Directions:
A. According to the Killjoys episode reviews, how many episodes remain in the season after "One Blood"?
B. Continue the Killjoys episode reviews from the point where they stop.

I was going to jokingly write that probably next week will be an episode where Dutch and D’avin get trapped somewhere together where they are forced to talk about their feelings, but it turns out that that is literally the description of episode eight.

Killjoys’ sixth episode has me cautiously optimistic about the show’s future

“One Blood” is definitely the best constructed episode of this show so far. It’s not perfect, but it’s a damn sight better than most of the previous half of the season, and it’s the first episode that I’ve finished with a real feeling that the story is moving along.

What I liked:

  • Dutch and Khlyen having interactions that help us understand some more of their history together.
  • Fancy. Sean Baek is seriously gorgeous, and he needs a bigger role in this show. He thinks that a trio is a bad idea, so maybe he should join up with Dutch and company to make it a foursome.
  • Dutch’s decision at the end to take active action and go after Khlyen to try and figure out what the hell is going on in the Quad. Finally something is happening to further the overall plot of the series.

What I didn’t like:

  • I do not understand Pawter’s seeming obsession with D’avin. He’s just not that great, to be honest, and I don’t really understand why she is so willing to risk herself to help him when he’s clearly not that into her.
  • I feel like the show is pushing D’avin and Dutch together, but again, D’avin just isn’t that great.
  • The whole “black warrant” thing was, frankly, just plain silly. Sure, maybe D’avin got to “meet the family,” but basically none of them mattered at all except for Fancy. Also, I’m increasingly not on board with the show’s attempts to make being a killjoy seem like a sort of fun thing. No amount of banter and camaraderie is going to cover up that these folks are bounty hunters and paid killers who do most of their work for an evil corporation running a tyrannical government. This needs to be dealt with at some point.

To be fair, this episode definitely felt like things are moving–albeit slowly–towards addressing the ethical issues of being paid killers for an oppressive government. There are four episodes left in this season, and I’m starting to feel a little hopeful that we’ll get some sort of resolution to all of this stuff. Which would be nice, since there’s still no word on if Killjoys will be getting a second season.

Halfway through the season, Killjoys is still floundering

I would have liked “A Glitch in the System” if it were a 90-minute sci-fi thriller, but as an episode of this show it just didn’t work for me. Because I have a hard time just abandoning shows in the middle of a season, I will be continuing to watch, but I’m beginning to despair of the show ever finding its footing.

In this episode, we learned some things:

  1. D’avin is still having PTSD nightmares, but he’s going to Pawter for some kind of treatment.
  2. Apparently Killjoys also sometimes loot wrecked ships, I guess.
  3. D’avin and Johnny have some inside family joke about space rats that no one thinks is funny. Because it’s not funny.
  4. This wrecked ship is clearly a terrible place. Yep. Turns out it’s a torture ship, because that is a thing in this universe, although it largely goes unexamined and uncriticized in spite of the use of politicized terminology like “enhanced interrogation.” It feels more like dystopian window dressing than any sort of serious political or social commentary.

Dataset extract:
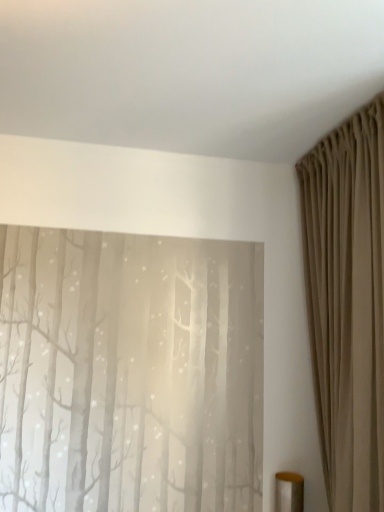
Question: Considering the positions of point (354, 477) and point (281, 488), is point (354, 477) closer or farther from the camera than point (281, 488)?

Choices:
 (A) closer
 (B) farther

Answer: (A)

Question: Considering the relative positions of beige fabric curtain at right and metallic gold cylinder at lower right in the image provided, is beige fabric curtain at right to the left or to the right of metallic gold cylinder at lower right?

Choices:
 (A) right
 (B) left

Answer: (A)

Question: In terms of width, does beige fabric curtain at right look wider or thinner when compared to metallic gold cylinder at lower right?

Choices:
 (A) wide
 (B) thin

Answer: (A)

Question: Does point (279, 472) appear closer or farther from the camera than point (375, 351)?

Choices:
 (A) closer
 (B) farther

Answer: (B)

Question: In the image, is metallic gold cylinder at lower right positioned in front of or behind beige fabric curtain at right?

Choices:
 (A) front
 (B) behind

Answer: (B)

Question: From their relative heights in the image, would you say metallic gold cylinder at lower right is taller or shorter than beige fabric curtain at right?

Choices:
 (A) short
 (B) tall

Answer: (A)

Question: Looking at their shapes, would you say metallic gold cylinder at lower right is wider or thinner than beige fabric curtain at right?

Choices:
 (A) thin
 (B) wide

Answer: (A)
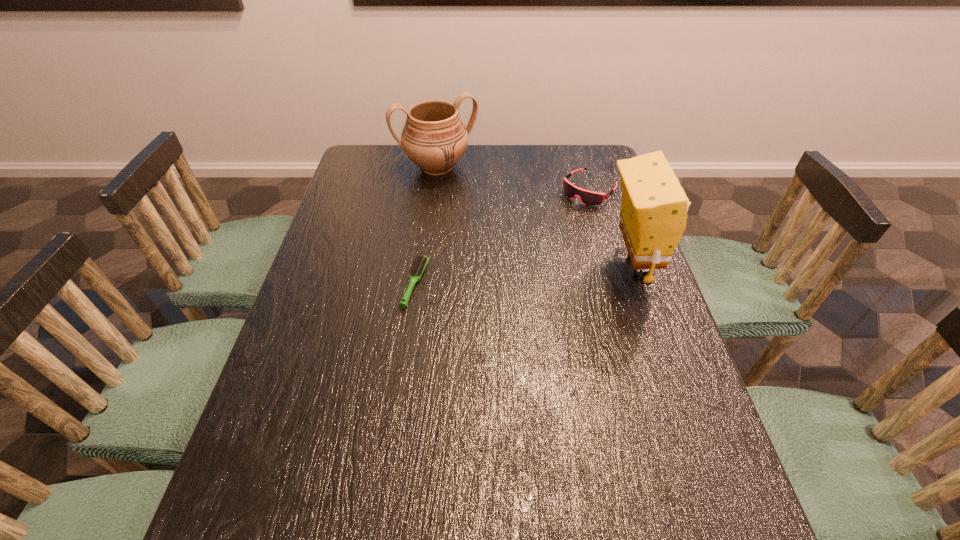
Locate an element on the screen. The image size is (960, 540). vacant area located on the front-facing side of the goggles is located at coordinates (516, 261).

At what (x,y) coordinates should I click in order to perform the action: click on urn at the far edge. Please return your answer as a coordinate pair (x, y). Looking at the image, I should click on (434, 137).

Where is `goggles that is at the far edge`? The height and width of the screenshot is (540, 960). goggles that is at the far edge is located at coordinates (589, 198).

Identify the location of object that is at the left edge. (434, 137).

Locate an element on the screen. Image resolution: width=960 pixels, height=540 pixels. sponge that is positioned at the right edge is located at coordinates pos(654,207).

In order to click on goggles that is positioned at the right edge in this screenshot , I will do `click(589, 198)`.

Where is `object that is at the far left corner`? Image resolution: width=960 pixels, height=540 pixels. object that is at the far left corner is located at coordinates (434, 137).

Identify the location of object that is positioned at the far right corner. (589, 198).

Image resolution: width=960 pixels, height=540 pixels. What are the coordinates of `vacant space at the far edge of the desktop` in the screenshot? It's located at (488, 165).

In the image, there is a desktop. Where is `vacant space at the near edge`? The image size is (960, 540). vacant space at the near edge is located at coordinates (614, 476).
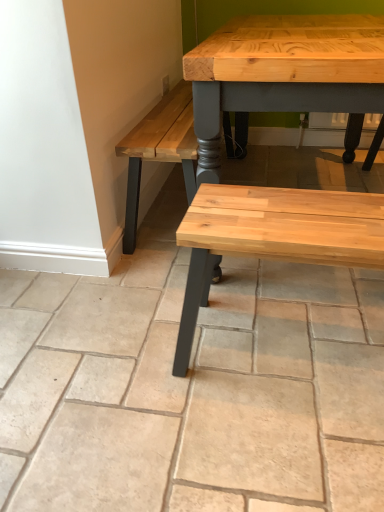
Locate an element on the screen. The width and height of the screenshot is (384, 512). free space in front of natural wood bench at center is located at coordinates (283, 445).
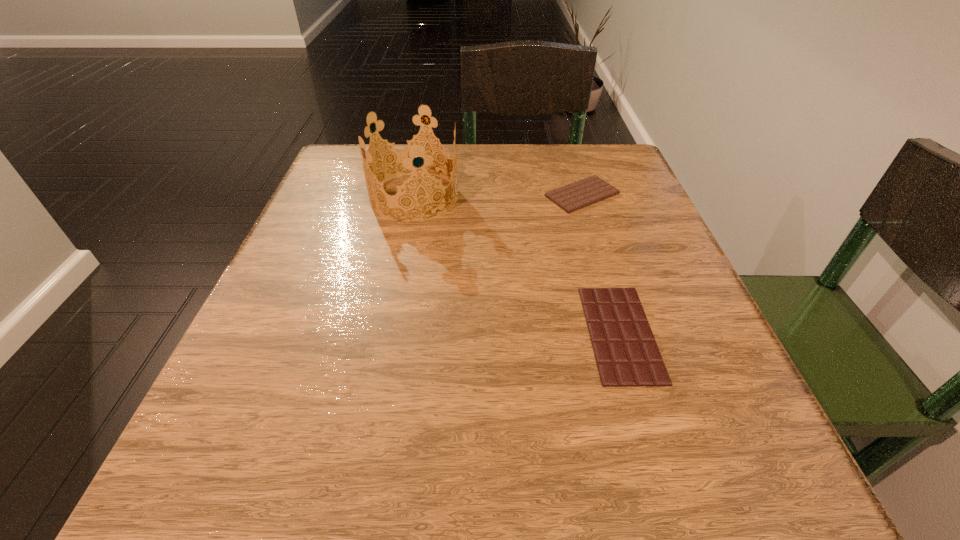
Identify the location of chocolate bar at the far edge. (580, 194).

The width and height of the screenshot is (960, 540). Find the location of `object that is at the left edge`. object that is at the left edge is located at coordinates (408, 152).

The width and height of the screenshot is (960, 540). Identify the location of object present at the far left corner. (408, 152).

Identify the location of object at the far right corner. (580, 194).

At what (x,y) coordinates should I click in order to perform the action: click on free spot at the far edge of the desktop. Please return your answer as a coordinate pair (x, y). Looking at the image, I should click on (465, 189).

Where is `vacant space at the near edge of the desktop`? vacant space at the near edge of the desktop is located at coordinates (568, 470).

You are a GUI agent. You are given a task and a screenshot of the screen. Output one action in this format:
    pyautogui.click(x=<x>, y=<y>)
    Task: Click on the vacant space at the left edge of the desktop
    The height and width of the screenshot is (540, 960).
    Given the screenshot: What is the action you would take?
    pyautogui.click(x=345, y=256)

You are a GUI agent. You are given a task and a screenshot of the screen. Output one action in this format:
    pyautogui.click(x=<x>, y=<y>)
    Task: Click on the vacant space at the right edge
    The width and height of the screenshot is (960, 540).
    Given the screenshot: What is the action you would take?
    pyautogui.click(x=712, y=372)

At what (x,y) coordinates should I click in order to perform the action: click on free space at the far left corner of the desktop. Please return your answer as a coordinate pair (x, y). This screenshot has height=540, width=960. Looking at the image, I should click on (342, 186).

Locate an element on the screen. The width and height of the screenshot is (960, 540). free space at the near left corner of the desktop is located at coordinates (253, 483).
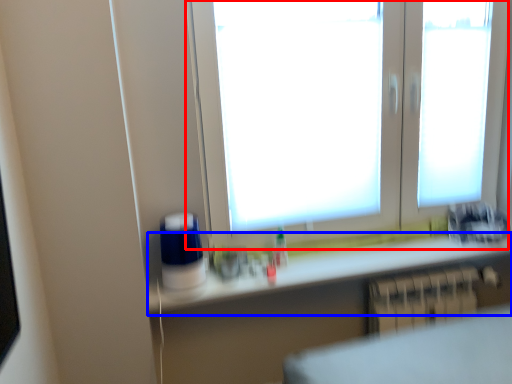
Question: Which of the following is the closest to the observer, window (highlighted by a red box) or counter top (highlighted by a blue box)?

Choices:
 (A) window
 (B) counter top

Answer: (A)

Answer section:
A. Four episodes.

B.
  5. The thing that D’avin did that is causing him so much mysterious manpain is murdering his whole squad, except he doesn’t remember anything about it other than that he did it. No one seems particularly surprised or concerned by this, although they do feel bad for D’avin because he’s clearly torn up over it.
  6. Dutch is a badass, and she jumps out into space with no suit on.
  7. Lucy is an asshole, and she likes Johnny best. Personally, I like jerk AIs although this is, admittedly, a silly trope.
  8. D’avin has some kind of memory dampeners implanted in his brain, which I guess explains his memory loss.
  9. Khlyen really wants Dutch to do murder for him, but I still don’t understand why it’s so important that it has to be her, what with her being so reluctant about it. This plot is moving along at an almost negative pace.
  10. This episode is very sadly devoid of the costume porn we saw in previous episodes. There’s not even a single pretty dress in it.

Here’s the thing about this show. It needs to pick a thing and stick with it. Early on, Killjoys was compared heavily to Firefly, but the major strength of Firefly was that it was essentially about just one thing: how the ragtag group of libertarians kept their ship running and avoided government interference in their professional crime. Sure, Firefly had a couple of background plots like with the Tams (although they were also just trying to avoid the government) and whatever was going on with Inara (who even knows?), but it was all very thematically consistent.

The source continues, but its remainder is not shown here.